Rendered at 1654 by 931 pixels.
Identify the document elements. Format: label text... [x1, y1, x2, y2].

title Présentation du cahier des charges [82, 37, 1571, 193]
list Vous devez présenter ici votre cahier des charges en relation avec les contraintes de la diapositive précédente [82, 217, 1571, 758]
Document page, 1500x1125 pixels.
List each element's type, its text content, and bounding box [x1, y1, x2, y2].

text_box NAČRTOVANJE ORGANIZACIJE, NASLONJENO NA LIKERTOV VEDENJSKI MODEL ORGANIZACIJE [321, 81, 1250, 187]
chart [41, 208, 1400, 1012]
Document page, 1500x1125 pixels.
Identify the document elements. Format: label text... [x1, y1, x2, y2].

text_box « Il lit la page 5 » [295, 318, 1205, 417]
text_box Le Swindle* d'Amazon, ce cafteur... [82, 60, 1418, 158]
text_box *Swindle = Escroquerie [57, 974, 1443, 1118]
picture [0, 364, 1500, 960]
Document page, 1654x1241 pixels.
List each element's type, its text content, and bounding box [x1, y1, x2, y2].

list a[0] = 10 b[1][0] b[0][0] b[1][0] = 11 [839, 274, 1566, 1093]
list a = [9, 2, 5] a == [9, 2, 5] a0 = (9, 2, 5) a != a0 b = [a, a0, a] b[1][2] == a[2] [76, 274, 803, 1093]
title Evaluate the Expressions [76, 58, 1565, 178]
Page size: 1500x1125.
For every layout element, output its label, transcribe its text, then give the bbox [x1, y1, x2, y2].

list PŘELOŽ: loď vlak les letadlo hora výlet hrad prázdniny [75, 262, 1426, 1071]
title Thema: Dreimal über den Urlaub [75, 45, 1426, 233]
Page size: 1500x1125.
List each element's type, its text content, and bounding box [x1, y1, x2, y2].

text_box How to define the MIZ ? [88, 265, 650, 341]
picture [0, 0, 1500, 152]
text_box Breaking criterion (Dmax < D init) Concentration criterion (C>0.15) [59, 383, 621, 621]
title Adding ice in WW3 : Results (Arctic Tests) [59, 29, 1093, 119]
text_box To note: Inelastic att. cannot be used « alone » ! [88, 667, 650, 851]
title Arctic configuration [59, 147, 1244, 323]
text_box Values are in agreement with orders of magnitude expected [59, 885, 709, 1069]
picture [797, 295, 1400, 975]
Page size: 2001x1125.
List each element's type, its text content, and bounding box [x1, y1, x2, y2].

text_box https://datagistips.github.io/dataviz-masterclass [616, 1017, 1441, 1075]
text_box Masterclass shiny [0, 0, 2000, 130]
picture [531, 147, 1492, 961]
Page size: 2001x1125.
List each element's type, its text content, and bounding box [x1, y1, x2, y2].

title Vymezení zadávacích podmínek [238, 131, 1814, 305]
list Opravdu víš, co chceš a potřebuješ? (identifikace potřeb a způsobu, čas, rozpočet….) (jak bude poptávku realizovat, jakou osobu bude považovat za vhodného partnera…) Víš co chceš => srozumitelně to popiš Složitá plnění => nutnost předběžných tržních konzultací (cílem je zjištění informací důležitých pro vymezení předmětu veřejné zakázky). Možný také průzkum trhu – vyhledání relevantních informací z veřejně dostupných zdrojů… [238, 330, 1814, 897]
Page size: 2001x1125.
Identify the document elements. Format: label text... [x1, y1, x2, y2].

++++++++

Reproduce every line above word for word, from the first to the last.

Rendered at 1654 by 931 pixels.
Identify the document elements. Format: label text... [x1, y1, x2, y2].

title Présentation du cahier des charges [82, 37, 1571, 193]
list Vous devez présenter ici votre cahier des charges en relation avec les contraintes de la diapositive précédente [82, 217, 1571, 758]
Document page, 1500x1125 pixels.
List each element's type, its text content, and bounding box [x1, y1, x2, y2].

text_box NAČRTOVANJE ORGANIZACIJE, NASLONJENO NA LIKERTOV VEDENJSKI MODEL ORGANIZACIJE [321, 81, 1250, 187]
chart [41, 208, 1400, 1012]
Document page, 1500x1125 pixels.
Identify the document elements. Format: label text... [x1, y1, x2, y2].

text_box « Il lit la page 5 » [295, 318, 1205, 417]
text_box Le Swindle* d'Amazon, ce cafteur... [82, 60, 1418, 158]
text_box *Swindle = Escroquerie [57, 974, 1443, 1118]
picture [0, 364, 1500, 960]
Document page, 1654x1241 pixels.
List each element's type, its text content, and bounding box [x1, y1, x2, y2].

list a[0] = 10 b[1][0] b[0][0] b[1][0] = 11 [839, 274, 1566, 1093]
list a = [9, 2, 5] a == [9, 2, 5] a0 = (9, 2, 5) a != a0 b = [a, a0, a] b[1][2] == a[2] [76, 274, 803, 1093]
title Evaluate the Expressions [76, 58, 1565, 178]
Page size: 1500x1125.
For every layout element, output its label, transcribe its text, then give the bbox [x1, y1, x2, y2].

list PŘELOŽ: loď vlak les letadlo hora výlet hrad prázdniny [75, 262, 1426, 1071]
title Thema: Dreimal über den Urlaub [75, 45, 1426, 233]
Page size: 1500x1125.
List each element's type, its text content, and bounding box [x1, y1, x2, y2].

text_box How to define the MIZ ? [88, 265, 650, 341]
picture [0, 0, 1500, 152]
text_box Breaking criterion (Dmax < D init) Concentration criterion (C>0.15) [59, 383, 621, 621]
title Adding ice in WW3 : Results (Arctic Tests) [59, 29, 1093, 119]
text_box To note: Inelastic att. cannot be used « alone » ! [88, 667, 650, 851]
title Arctic configuration [59, 147, 1244, 323]
text_box Values are in agreement with orders of magnitude expected [59, 885, 709, 1069]
picture [797, 295, 1400, 975]
Page size: 2001x1125.
List each element's type, its text content, and bounding box [x1, y1, x2, y2].

text_box https://datagistips.github.io/dataviz-masterclass [616, 1017, 1441, 1075]
text_box Masterclass shiny [0, 0, 2000, 130]
picture [531, 147, 1492, 961]
Page size: 2001x1125.
List each element's type, its text content, and bounding box [x1, y1, x2, y2].

title Vymezení zadávacích podmínek [238, 131, 1814, 305]
list Opravdu víš, co chceš a potřebuješ? (identifikace potřeb a způsobu, čas, rozpočet….) (jak bude poptávku realizovat, jakou osobu bude považovat za vhodného partnera…) Víš co chceš => srozumitelně to popiš Složitá plnění => nutnost předběžných tržních konzultací (cílem je zjištění informací důležitých pro vymezení předmětu veřejné zakázky). Možný také průzkum trhu – vyhledání relevantních informací z veřejně dostupných zdrojů… [238, 330, 1814, 897]
Page size: 2001x1125.
Identify the document elements. Format: label text... [x1, y1, x2, y2].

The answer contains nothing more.